18. Mr. Shahi then contended that in view of the judgment of the apex Court in the case of Indira Sawhney v. Union of India 1992 Supp (3) SCC 217 and a later judgment in the case of Ashok Kumar Thakur v. State of Bihar and Ors. , the decision of the Government to extend benefit of reservation to the candidates of Backward Classes is against the mandate of the apex Court. Because such a privilege cannot be granted unless there is specific identification and exclusion of the affluent or creamy layer amongst the Backward Classes. In other words, unless there is distinct identification of a creamy layer, disparities are bound to occur in the class itself.

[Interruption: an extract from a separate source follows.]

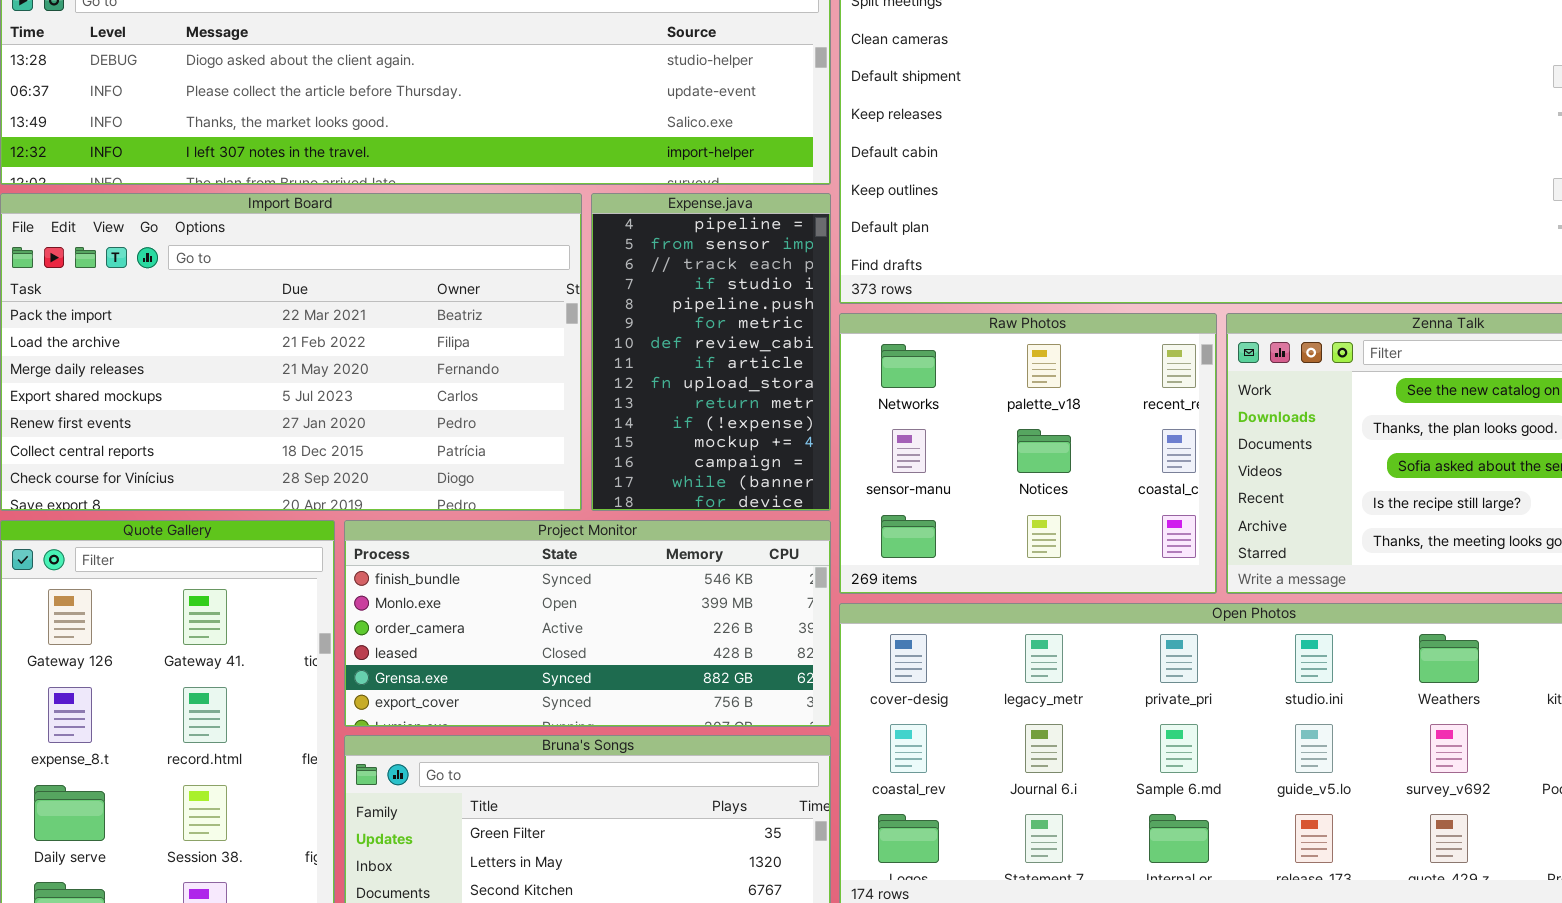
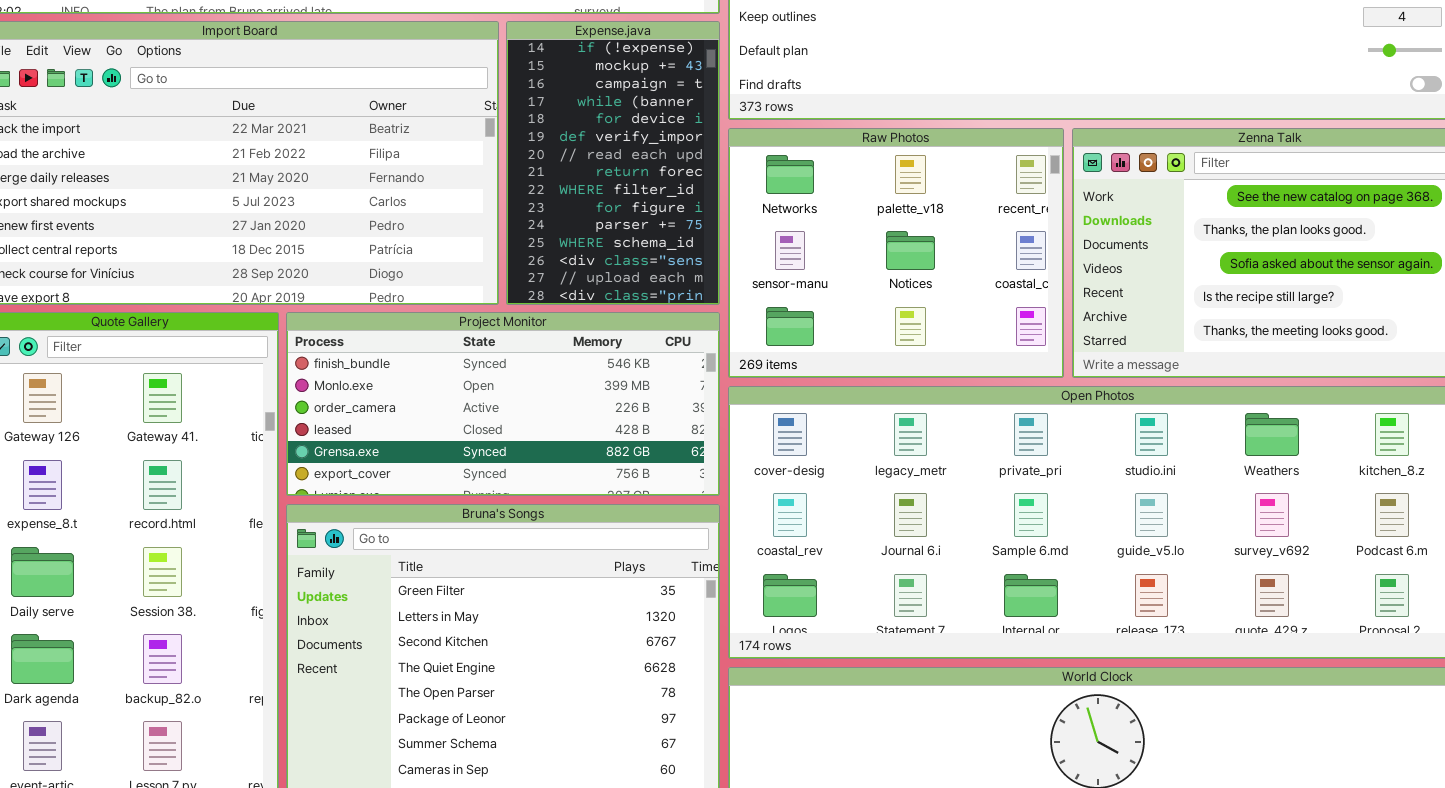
Expense.java: [591,193,831,511] -> [506,21,720,305], scrolled down 10 rows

19. It has to be noticed that undisputedly, the State Government having the command of the apex Court in the case of Indira Sawhney (supra) had fixed a criteria for identification of creamy layer vide an Ordinance called The Bihar Reservation of Vacancies in Posts and Services (for Scheduled Castes, Scheduled Tribes and Other Backward Classes) (Amendment) Ordinance, 1995 (V of 1995). But, the said criteria for identification of “creamy layer” adopted by the State Government was found violative of Article 16(4) of the Constitution as wholly arbitrary and against the law laid down in Mandal’s case and, therefore, was struck down by the apex Court in the case of Ashok Kumar Thakur (supra).

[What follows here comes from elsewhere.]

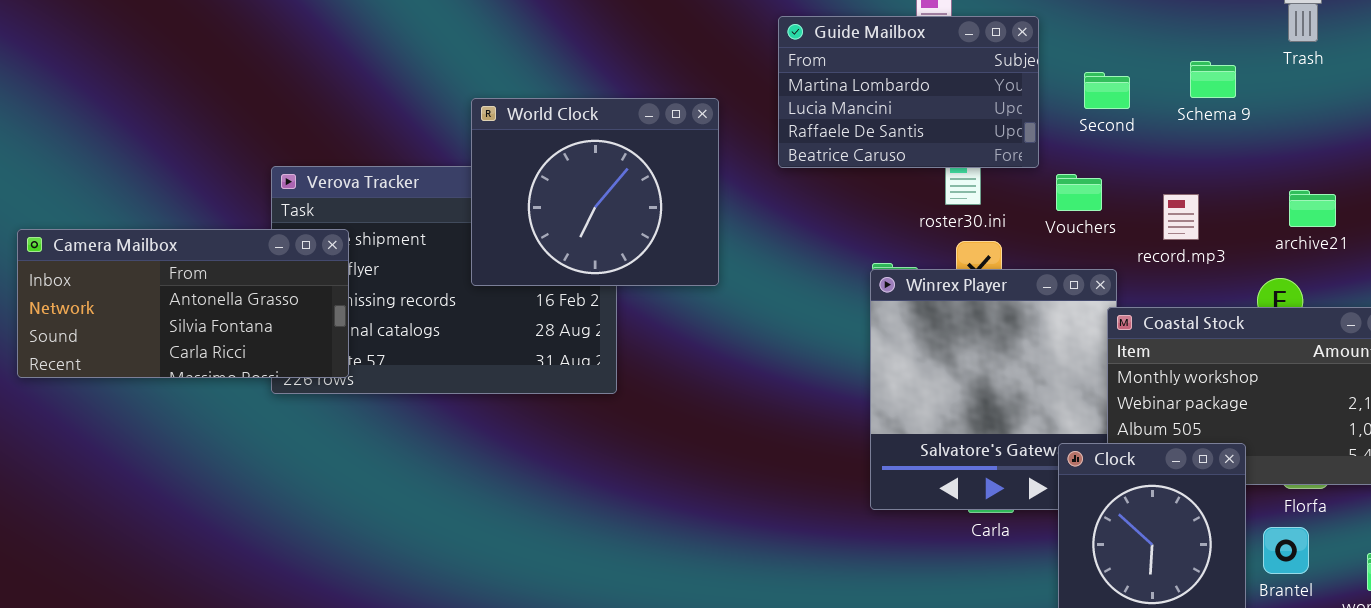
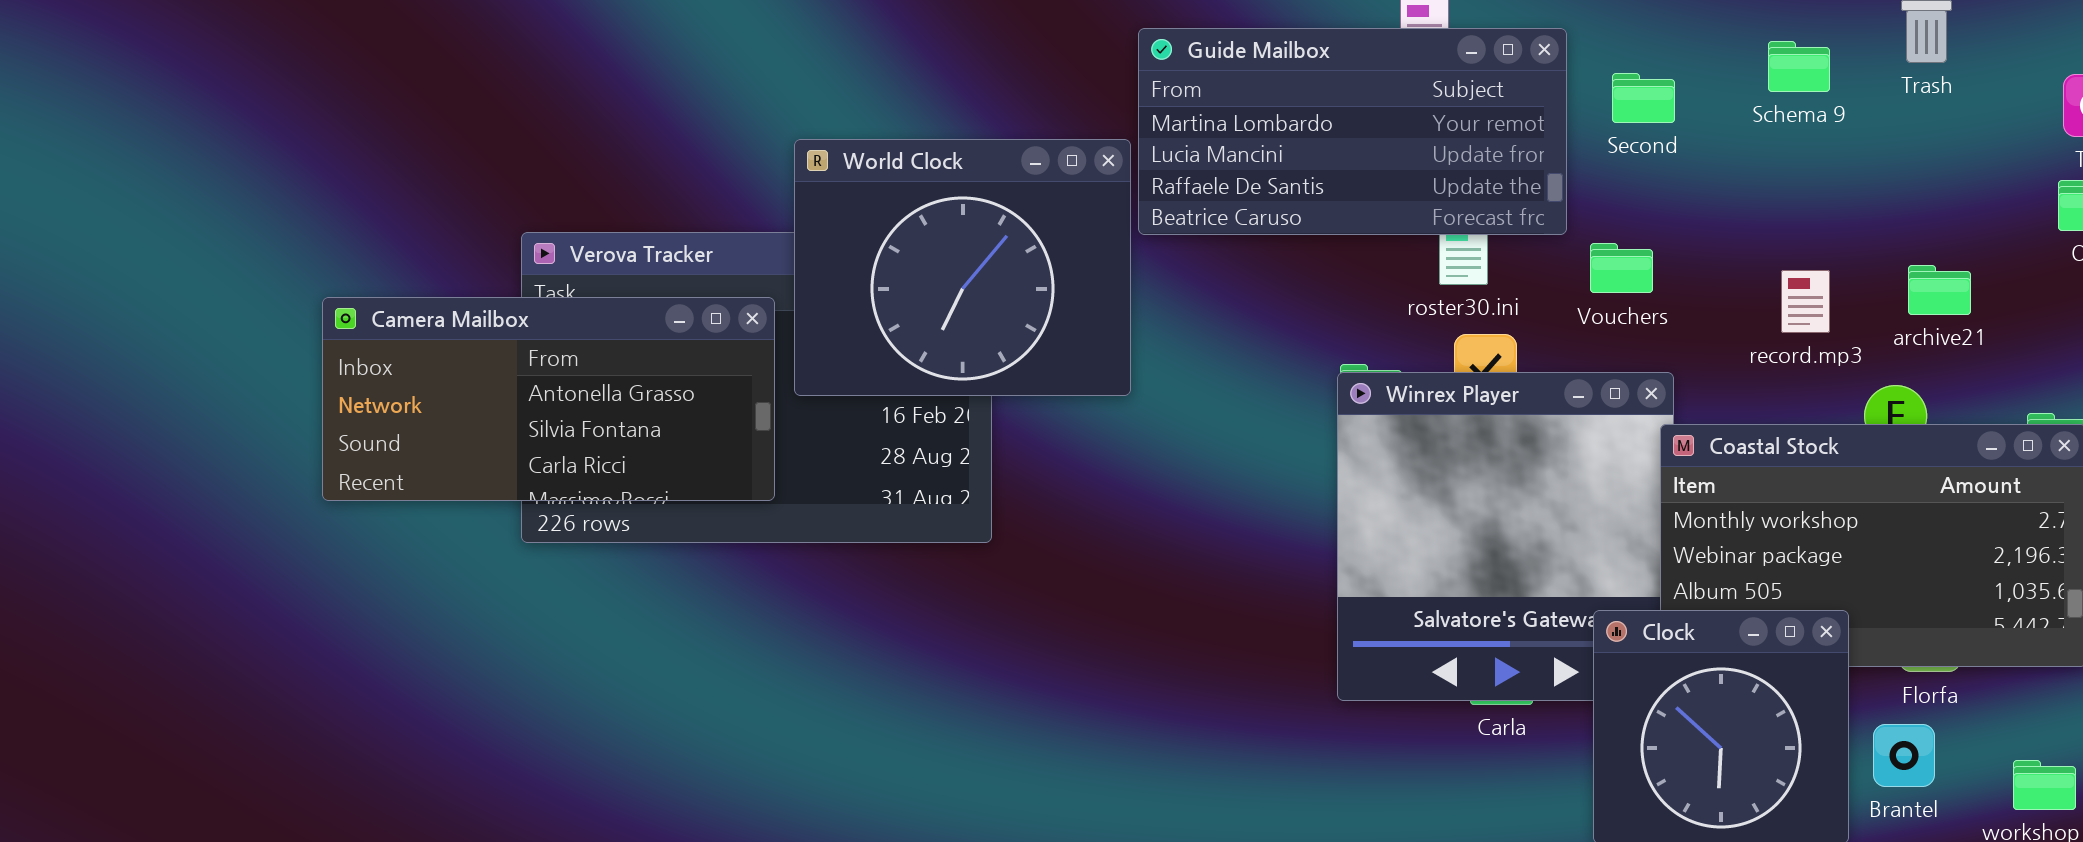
Guide Mailbox: [778,16,1039,168] -> [1138,28,1567,235], resized
Schema 9: [1190,61,1236,98] -> [1768,41,1830,92], moved
Second: [1084,72,1130,109] -> [1612,73,1675,123], moved
record.mp3: [1163,194,1199,240] -> [1781,270,1830,333], moved
Camera Mailbox: [17,229,349,378] -> [322,297,775,501], moved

20. It would further appear while striking down such criteria, the State of Bihar was also directed that unless and until, a fresh criterion is fixed, the criterion laid down by the Government of India for the relevant academic year i.e. 1995-96 be followed. Nothing has been brought before me by the State Government that any fresh criterion was laid as directed by the apex Court. In the facts, and circumstances, therefore, to my mind it was mandatory on the part of the State Government to identify the “creamy layer” amongst the Backward Classes to extend the benefit of reservation to the class which remains after such exclusion. The Supreme Court, as noticed above, had specifically directed the State Government to adopt the criterion afresh for the subsequent years in accordance, with law. But unfortunately, nothing has been done so far to comply with such a decision. Therefore, to my mind the State Government has no option to prescribe such a criterion positively failing which a question will arise whether appointments made without determining the criteria are illegal as violative of the provisions of Article 16(4) of the Constitution.

21. For the reasons stated above, I dispose of the writ petition with the following directions to the State Government; (a) to prescribe the criterion to fix the “creamy layer” as directed by the apex Court positively within a period of “six months” from the date of receipt/production of this order and (b) within the same time as indicated above, suitable amendment of the Police order must be made in accordance with law and in conformity with Clause 663 of the Police Manual and also having regard to the recommendations of the then Director-General of Police, vide his letter dated 24-1-1997, contained in Annexure-3, failing which no advertisement can be made thereafter. I am sure while redetermining such a criterion, the State Government will also keep in mind the observations made in this order.

22. But, in the facts and circumstances of the case, since the Police Order No. 202/88 was brought into service long back, therefore, what is already done, cannot be undone in this case save and except as discussed above. With these directions/observations, this writ application is thus disposed of.